Task item: Please transcribe the lines of the records below word for word, starting at the line that contains "ekonomi seperti pasar tradisional." and ending at the line that contains "Scopri di più", both lines included.

- Opening Delimiter -

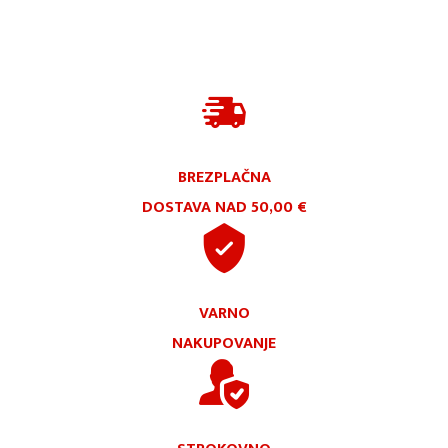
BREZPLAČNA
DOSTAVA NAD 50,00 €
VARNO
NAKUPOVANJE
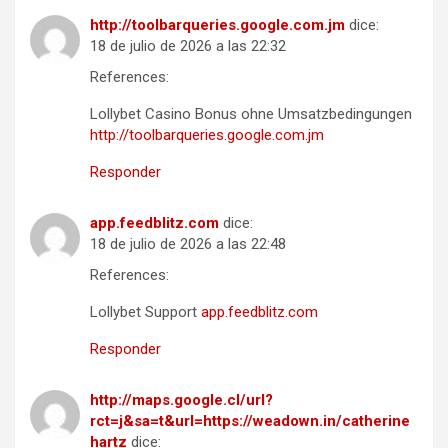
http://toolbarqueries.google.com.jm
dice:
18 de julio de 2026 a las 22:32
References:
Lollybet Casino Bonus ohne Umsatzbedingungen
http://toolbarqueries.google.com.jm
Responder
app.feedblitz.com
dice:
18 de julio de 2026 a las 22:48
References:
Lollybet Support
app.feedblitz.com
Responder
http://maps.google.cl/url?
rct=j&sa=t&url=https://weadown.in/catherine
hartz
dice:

- Closing Delimiter -
- Opening Delimiter -

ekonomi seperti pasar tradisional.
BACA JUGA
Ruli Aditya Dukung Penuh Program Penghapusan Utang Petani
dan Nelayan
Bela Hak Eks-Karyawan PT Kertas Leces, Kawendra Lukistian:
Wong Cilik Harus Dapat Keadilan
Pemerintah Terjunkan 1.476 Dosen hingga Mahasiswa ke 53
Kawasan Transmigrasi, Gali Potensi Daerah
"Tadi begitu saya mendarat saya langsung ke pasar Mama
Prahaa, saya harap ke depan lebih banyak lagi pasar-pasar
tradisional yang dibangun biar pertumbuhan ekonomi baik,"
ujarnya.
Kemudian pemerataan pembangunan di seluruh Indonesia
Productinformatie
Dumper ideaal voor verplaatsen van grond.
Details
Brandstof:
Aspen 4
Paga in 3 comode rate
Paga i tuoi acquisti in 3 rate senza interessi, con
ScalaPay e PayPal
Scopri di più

- Closing Delimiter -

Final answer:
ekonomi seperti pasar tradisional.
BACA JUGA
Ruli Aditya Dukung Penuh Program Penghapusan Utang Petani
dan Nelayan
Bela Hak Eks-Karyawan PT Kertas Leces, Kawendra Lukistian:
Wong Cilik Harus Dapat Keadilan
Pemerintah Terjunkan 1.476 Dosen hingga Mahasiswa ke 53
Kawasan Transmigrasi, Gali Potensi Daerah
"Tadi begitu saya mendarat saya langsung ke pasar Mama
Prahaa, saya harap ke depan lebih banyak lagi pasar-pasar
tradisional yang dibangun biar pertumbuhan ekonomi baik,"
ujarnya.
Kemudian pemerataan pembangunan di seluruh Indonesia
Productinformatie
Dumper ideaal voor verplaatsen van grond.
Details
Brandstof:
Aspen 4
Paga in 3 comode rate
Paga i tuoi acquisti in 3 rate senza interessi, con
ScalaPay e PayPal
Scopri di più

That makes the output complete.